+++ Passage

Is this the correct reaction to death?
If your answer is no, is there a correct reaction?
People often get the idea that disbelief is the de facto condition; that one must will oneself to believe something, or to “suspend disbelief” in order to understand a story. But I think that it’s the other way around. (Rather obnoxious of me to adopt “I think” here, as though my thoughts on the matter are entirely my own. They’re not of course. Innumerable influences are at play. But in any case, onwards with the theory at hand!)

++++++
+++ The data

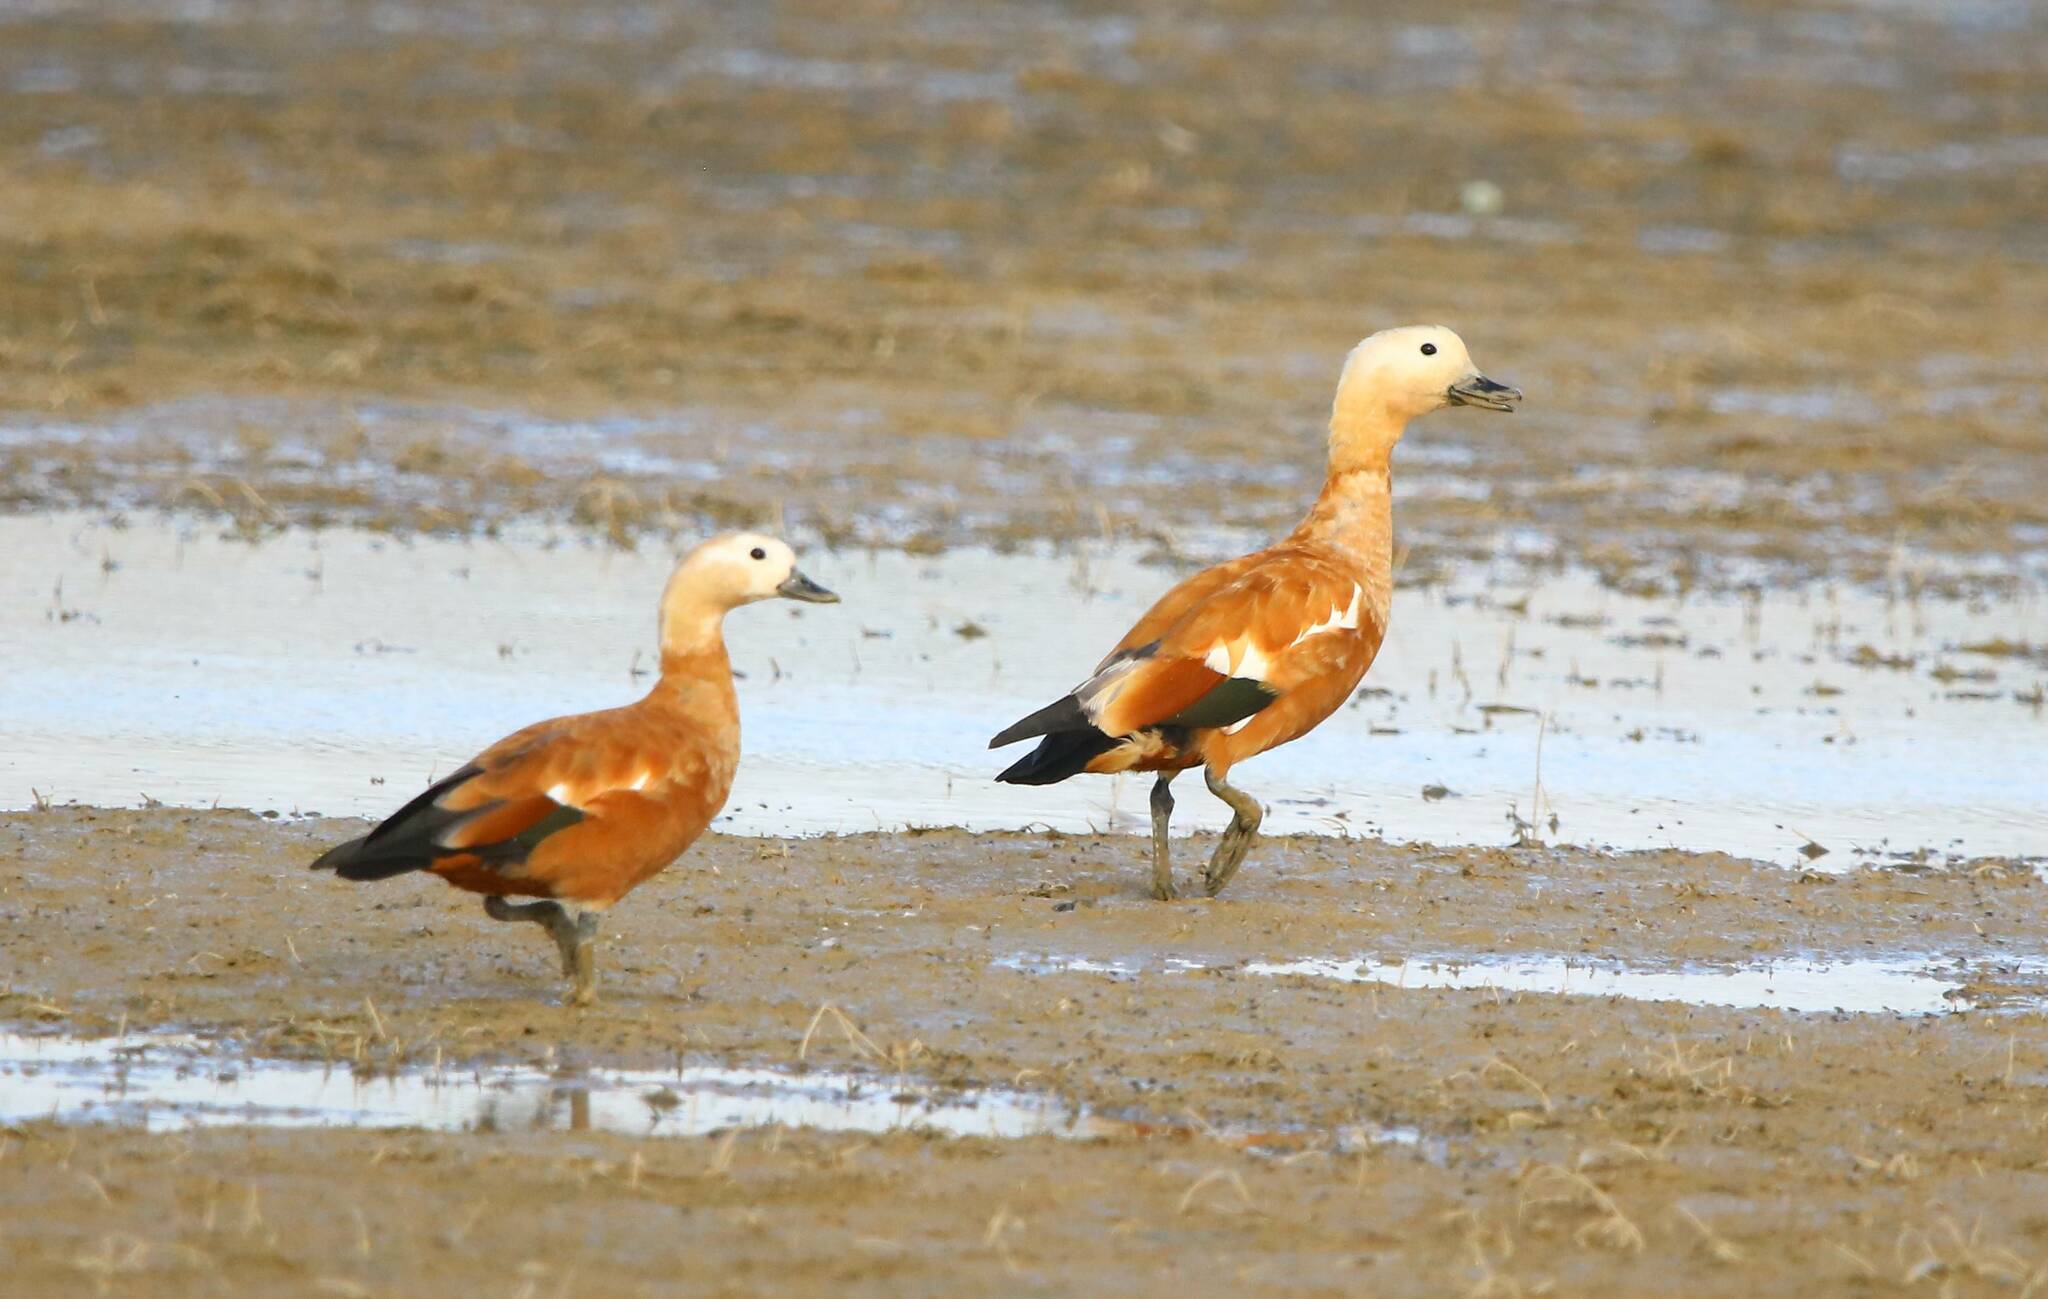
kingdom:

++++++

■ **Work instruction**
Pick up the passage on belief and disbelief after its last sentence and carry it on.

■ **Answer section**
We are born believers. Right from the start we believe our parents will take care of us, the world will enlighten us, our heart will guide us. To break away from those initial beliefs is a terrible thing. Still, after we’ve been given ample reason for disbelief, and without anyone having to tell us, we innately believe that there is a reason behind everything, even when we do not understand what that reason or reasons might be. The proof is our undying curiosity, even in the face of prospective death, we continue to take risks, to push boundaries, to seek truth. We are then forced to question; to suspend our belief. Belief, to me, is child-like and innocent; rife with potential, full of lovable credulity, but void of understanding. I’m not saying this to credit atheism, as that too is a kind of belief as long as it is absolute, which it is by definition. Saying “There is no God!” or “There is no afterlife!” is just as childish as saying there are these things, with any degree of certainty. I’m also not crediting agnosticism, but this is mostly out of spite. Who isn’t disgusted by the smarmy agnostics; with their easy affirmations and thoughtless pride, with their stringent belief in continual disbelief?
Nevertheless, I must (or maybe choose to) admit that they might have perhaps gotten one (or more) things possibly a little (or not at all) sort-of right: The universe may or may not be infinite, but our knowledge of it uncertainly might not be.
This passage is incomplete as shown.